_JOB ITEM_
Print every line of text in the material below without changing it, and leave the pictures out.

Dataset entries
------------------------------------

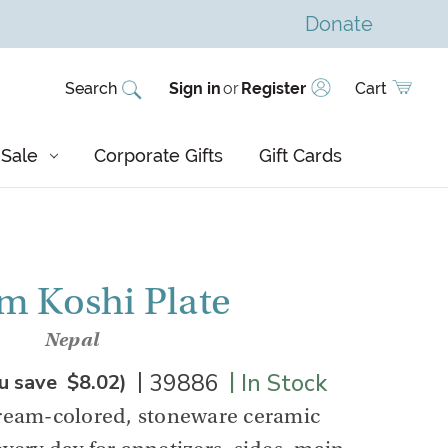
Donate
Search
Sign in
or
Register
Cart
Sale
Corporate Gifts
Gift Cards
m Koshi Plate
Nepal
|
|
39886
In Stock
u save
$8.02
)
cream-colored, stoneware ceramic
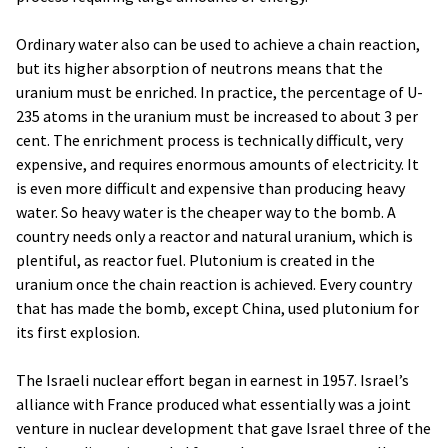
Ordinary water also can be used to achieve a chain reaction,
but its higher absorption of neutrons means that the
uranium must be enriched. In practice, the percentage of U-
235 atoms in the uranium must be increased to about 3 per
cent. The enrichment process is technically difficult, very
expensive, and requires enormous amounts of electricity. It
is even more difficult and expensive than producing heavy
water. So heavy water is the cheaper way to the bomb. A
country needs only a reactor and natural uranium, which is
plentiful, as reactor fuel. Plutonium is created in the
uranium once the chain reaction is achieved. Every country
that has made the bomb, except China, used plutonium for
its first explosion.
The Israeli nuclear effort began in earnest in 1957. Israel’s
alliance with France produced what essentially was a joint
venture in nuclear development that gave Israel three of the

------------------------------------

_TASK RESULT_
Donate
Search
Sign in
or
Register
Cart
Sale
Corporate Gifts
Gift Cards
m Koshi Plate
Nepal
|
|
39886
In Stock
u save
$8.02
)
cream-colored, stoneware ceramic
Ordinary water also can be used to achieve a chain reaction,
but its higher absorption of neutrons means that the
uranium must be enriched. In practice, the percentage of U-
235 atoms in the uranium must be increased to about 3 per
cent. The enrichment process is technically difficult, very
expensive, and requires enormous amounts of electricity. It
is even more difficult and expensive than producing heavy
water. So heavy water is the cheaper way to the bomb. A
country needs only a reactor and natural uranium, which is
plentiful, as reactor fuel. Plutonium is created in the
uranium once the chain reaction is achieved. Every country
that has made the bomb, except China, used plutonium for
its first explosion.
The Israeli nuclear effort began in earnest in 1957. Israel’s
alliance with France produced what essentially was a joint
venture in nuclear development that gave Israel three of the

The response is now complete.